# Sticky  Shoulder mount care



## U of M Fan

Any suggestions on what you should do to care for your mount as the years pass? What to do or what not to do.


----------



## Mitchell Ulrich

Do keep it clean.

Avoid direct exposure to sunlight, some sun is OK as long as it's not extensive as this will cause fading and dry out the hair.

Avoid direct exposure to heating and cooling registers. You dont want warm/hot/cold air blowing up or down onto the hair/fur as this causing drying and blows airborne dust directly into the hair.

Never place you mount over the fireplace even if it's been converted to nat'l gas. The heat rolling up the wall and onto the mount will reduce it's shelf life by about 1/2. Real ones will smoke damage a mount even quicker.

Do keep it clean. Take an old wool hunting sock, spray pledge (I like cedar scented) into the sock until there is a small white puddle of polish 
built up and wipe down the mount following the direction of the hair. The hair goes every which way, so pay attention to that and don't just wipe in a general direction.

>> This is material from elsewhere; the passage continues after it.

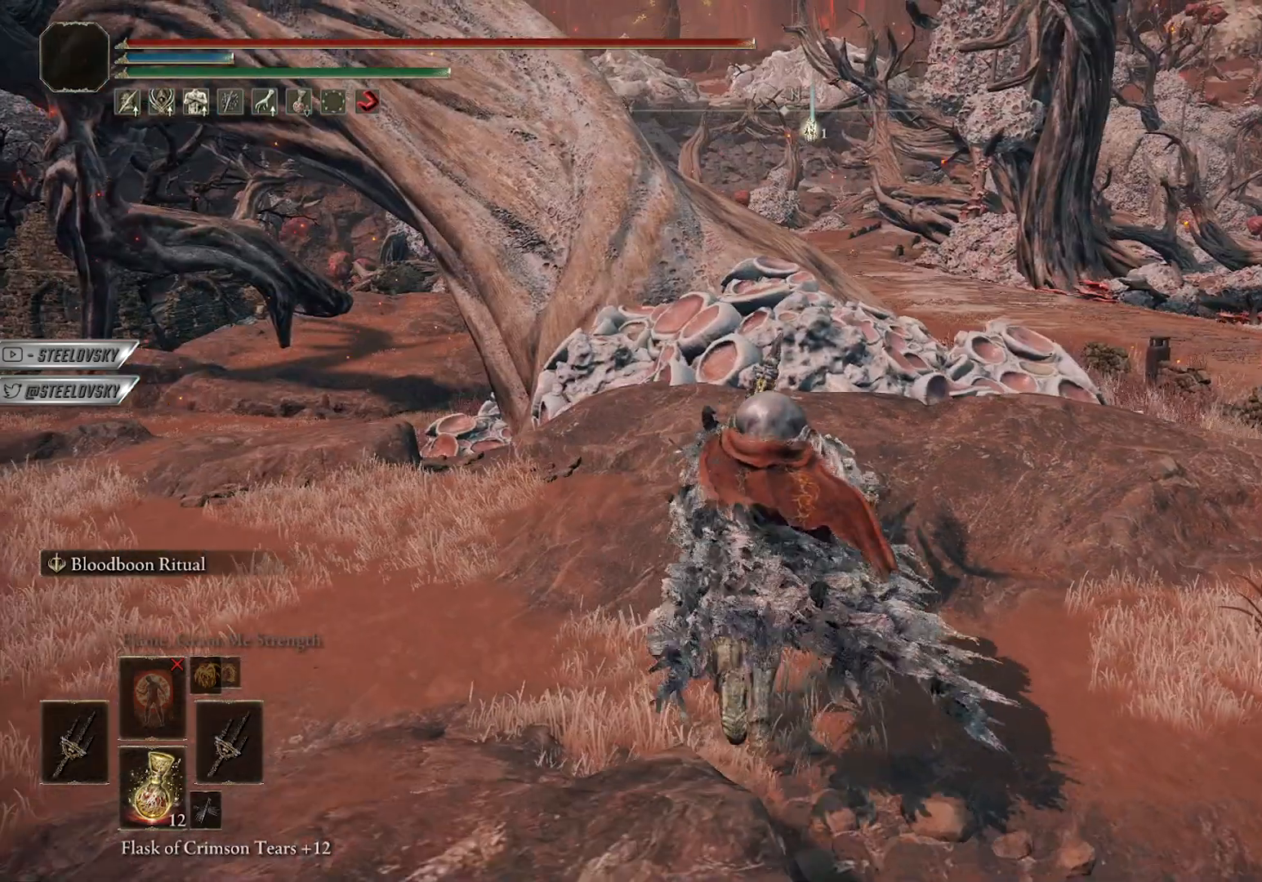
{"buttons": ["CIRCLE"], "left_stick": "up", "right_stick": "center", "events": [[233, "START", "down"], [333, "START", "up"], [433, "DPAD_UP", "down"], [467, "DPAD_UP", "up"], [500, "right_stick", "center"]]}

Side Note....there is paint and epoxies around the eyes-ears-nose-lip line- junstions...DO NOT clean these areas as you could remove paint. To clean the eyes use a Q-tip and just enough windex to wet the tip then clean the glass in a tight, yet soft circular motion, taking care to keep contact with the lids to a minimum.


IF you mount has antlers, they tend to dry out and become brittle. To help avoid this from happening, do as above and lightly "Oil" the antlers.

DO NOT let people touch your mount. This is probably the number one killer of low hanging, child accessible mounts. The best thing to do is when you first get your 3 headed widget home, assemble the wife and kids around and allow a supervised, one time petting, using only the back of the hand. This often removes the "NO, NO, DONT TOUCH THAT!" taboo of mounted animals. Hopefully now that they've touched it and know what it feels like, they'll quickly lose interest in it but still know enough to stop their friends from wanting to pet you critters.

IF you have any more questions, just look at it like this..IF this were my Ol' lady thousand dollar fur coat..would you hand it on the wall where the sun shines on it all day, never dust it, let the kids reach up and rub their grimy hands into the fur..yadda yadda...

Mitch


----------



## U of M Fan

Thanks. This info should be a sticky.


----------



## fish patroll

U of M Fan said:


> Thanks. This info should be a sticky.


yes, i agree. very good information, well done Mitchell.


----------



## neil duffey

a VERY light application of skin so soft on thee antlers will help keep them from going brittle as well as clean them up and give them a tad of a bony shine. apply as mentioned above w/ the pledge.


----------



## QDMAMAN

Mitchell Ulrich said:


> IF you mount has antlers, they tend to dry out and become brittle. To help avoid this from happening, do as above and lightly "Oil" the antlers.
> 
> Mitch


Mitchell, What do you recommend for an "oil"?

Thanks,
Big T


----------



## Trophy Specialist

QDMAMAN said:


> Mitchell, What do you recommend for an "oil"?
> 
> Thanks,
> Big T


The last step in my mount finishing process is to apply Pledge Revitalizing Oil with a rag soaked with the stuff. It goes on looking shinny, but soaks in and then does not look shinny. It protects the antlers with a natural look.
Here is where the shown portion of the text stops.